### EXCERPT PROVIDED:
# Sacrifice Issues



## Mistress (Oct 6, 2013)

I've been with my boyfriend for a little bit over 10 months now. A while ago, he went to a concert to see his favorite band. I didn't really want him to go because I didn't want to be left home alone, while he would be out having fun. 

He went anyway and then I confronted him about it. I mentioned that "relationships require sacrifice" but he said "why should we sacrifice in our relationship?" If he thinks like that right now, what will happen when we're married? I don't want him to 'keep score'. What should I do? If he doesn't want to sacrifice a small thing like a concert for me, how will we deal with big things in our relationship?


----------



## Shaggy (Jul 17, 2011)

Why should he have sacrificed the concert for you, when the reason you wanted him to stay home was purely selfish.

Have you considered that the right thing here was you to sacrifice your need to have him keeping you company for the night so he could see a band he really liked.


----------



## Mistress (Oct 6, 2013)

Shaggy said:


> Why should he have sacrificed the concert for you, when the reason you wanted him to stay home was purely selfish.
> 
> Have you considered that the right thing here was you to sacrifice your need to have him keeping you company for the night so he could see a band he really liked.


This isn't the first time this happened. I just gave an example one out of many. But when he wanted something, I had to give it up for him.


----------



## totallywarped (Jan 26, 2013)

why should he sacrifice going to a concert just because you're scared? How old are you? You sound too immature to even consider marriage.


----------



## frusdil (Sep 5, 2013)

Why wouldn't you want him to go to a concert? Do you not like it when he goes out with his friends alone? If so, why?

I could understand if he was doing it all weekend, every weekend but every now and then should be fine - you should encourage him to spend time with his friends both with and without you.


----------



## Cosmos (May 4, 2012)

Why didn't you sacrifice staying home over accompanying your BF to see his favourite band in concert? Surely that would have been a smaller thing than your BF missing his favourite band?:scratchhead:


----------



## I Notice The Details (Sep 15, 2012)

I think happy relationships have compromise and the understanding of each other's wants and needs. Allowing someone to see his favorite band is allowing him to fulfill some of his wants and needs. This seems totally normal to me. I would bet he would do the same for her if the circumstances were reversed and she wanted to go out with the girls... Just my opinion.


----------



## Shaggy (Jul 17, 2011)

Mistress said:


> This isn't the first time this happened. I just gave an example one out of many. But when he wanted something, I had to give it up for him.


What s it that you are giving up?

Relationship do mean making the other person a top priority in your life, and I feel the other person always has an open non revocable invitation to join you.

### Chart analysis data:

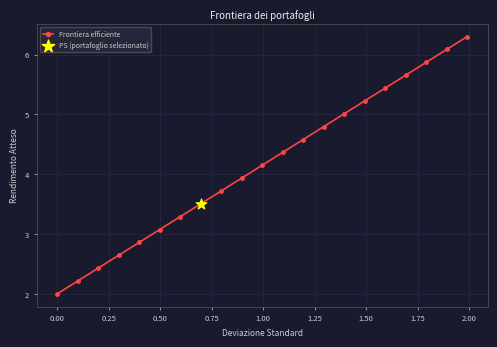

What is the sum of all values?

87.2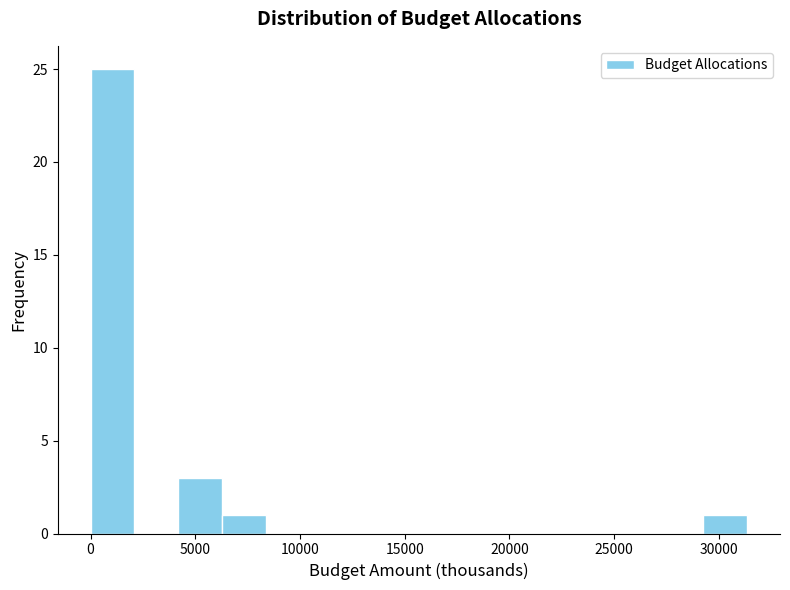

Reading left to right, list every bar in this chart as the range it spans on the x-axis followed by its height. Neither the bar edges nor the heights are printed on the chart, so give them approximately, as read against the axes.

0 to 2000: 25
2000 to 4000: 0
4000 to 6500: 3
6500 to 8500: 1
8500 to 10500: 0
10500 to 12500: 0
12500 to 14500: 0
14500 to 16500: 0
16500 to 19000: 0
19000 to 21000: 0
21000 to 23000: 0
23000 to 25000: 0
25000 to 27000: 0
27000 to 29500: 0
29500 to 31500: 1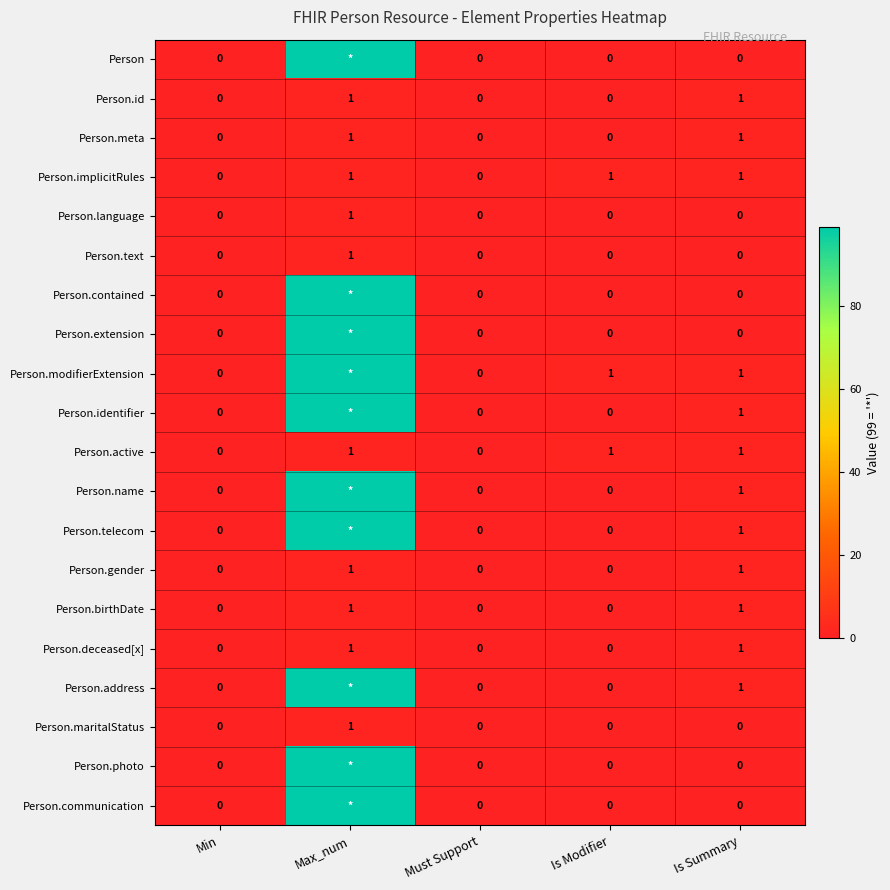

How many Person.implicitRules values are between 0 and 1?

5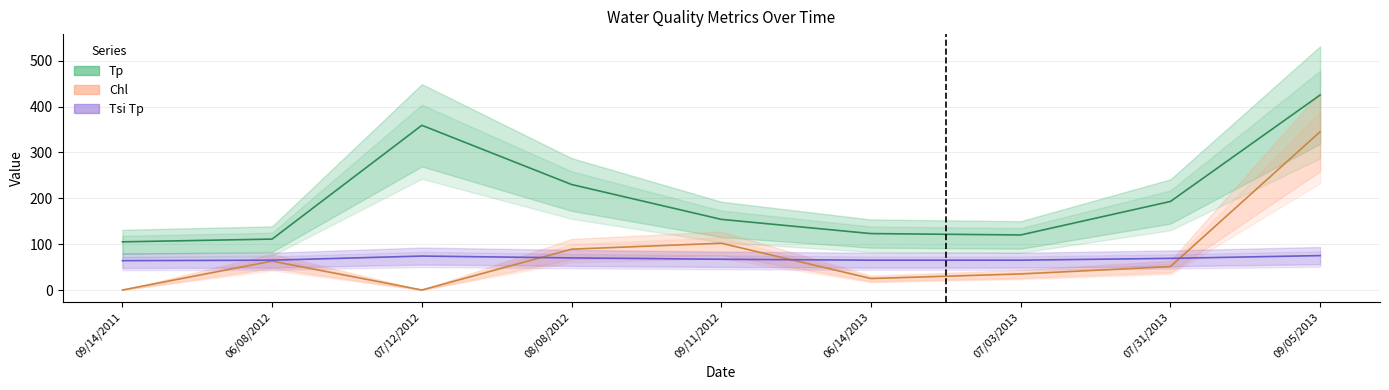

Reading left to right, list all the values displayed in this chart.

Tp: 105	111	359	230	154	123	120	193	425
Tsi Tp: 64	65	74	70	67	65	65	69	75
Chl: 0	63	0	89	102	25	35	51	345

### REQUIRED ACTIONS:
- A) In the thread on sacrifice issues, do these statements agree with the text? (i) Mistress says the relationship with the boyfriend has lasted a little over 10 months. (ii) Cosmos suggests that Mistress could have gone to the concert along with the boyfriend. (iii) frusdil says the boyfriend should only go out when Mistress comes along. Answer yes or no for each, and quote the words of the text that decide it.
- B) List every distinct username that posts in the thread on sacrifice issues.
- C) Retype the passage of the thread on sacrifice issues from "## totallywarped (Jan" up to and including "and without you.".

### EXERCISE ANSWERS:
- A)
(i) Yes: "I've been with my boyfriend for a little bit over 10 months now."
(ii) Yes: "Why didn't you sacrifice staying home over accompanying your BF to see his favourite band in concert?"
(iii) No: "you should encourage him to spend time with his friends both with and without you."

- B) Mistress, Shaggy, totallywarped, frusdil, Cosmos, I Notice The Details

- C)
## totallywarped (Jan 26, 2013)

why should he sacrifice going to a concert just because you're scared? How old are you? You sound too immature to even consider marriage.


----------



## frusdil (Sep 5, 2013)

Why wouldn't you want him to go to a concert? Do you not like it when he goes out with his friends alone? If so, why?

I could understand if he was doing it all weekend, every weekend but every now and then should be fine - you should encourage him to spend time with his friends both with and without you.